[Exercise details] Turn the lines of each of the entries below into a numbered list, leaving out any blank lines.

[Records to use]
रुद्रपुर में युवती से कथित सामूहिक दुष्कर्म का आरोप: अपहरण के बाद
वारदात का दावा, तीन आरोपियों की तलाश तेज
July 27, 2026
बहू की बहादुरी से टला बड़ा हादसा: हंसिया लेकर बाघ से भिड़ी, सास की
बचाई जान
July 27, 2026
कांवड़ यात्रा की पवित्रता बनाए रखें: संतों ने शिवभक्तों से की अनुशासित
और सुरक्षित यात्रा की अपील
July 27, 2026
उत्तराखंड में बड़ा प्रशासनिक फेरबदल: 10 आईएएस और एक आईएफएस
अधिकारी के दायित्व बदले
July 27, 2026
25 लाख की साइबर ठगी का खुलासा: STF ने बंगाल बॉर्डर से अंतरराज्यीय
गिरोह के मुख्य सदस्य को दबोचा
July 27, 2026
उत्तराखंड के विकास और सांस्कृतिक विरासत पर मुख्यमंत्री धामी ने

[Answer box]
1. रुद्रपुर में युवती से कथित सामूहिक दुष्कर्म का आरोप: अपहरण के बाद
2. वारदात का दावा, तीन आरोपियों की तलाश तेज
3. July 27, 2026
4. बहू की बहादुरी से टला बड़ा हादसा: हंसिया लेकर बाघ से भिड़ी, सास की
5. बचाई जान
6. July 27, 2026
7. कांवड़ यात्रा की पवित्रता बनाए रखें: संतों ने शिवभक्तों से की अनुशासित
8. और सुरक्षित यात्रा की अपील
9. July 27, 2026
10. उत्तराखंड में बड़ा प्रशासनिक फेरबदल: 10 आईएएस और एक आईएफएस
11. अधिकारी के दायित्व बदले
12. July 27, 2026
13. 25 लाख की साइबर ठगी का खुलासा: STF ने बंगाल बॉर्डर से अंतरराज्यीय
14. गिरोह के मुख्य सदस्य को दबोचा
15. July 27, 2026
16. उत्तराखंड के विकास और सांस्कृतिक विरासत पर मुख्यमंत्री धामी ने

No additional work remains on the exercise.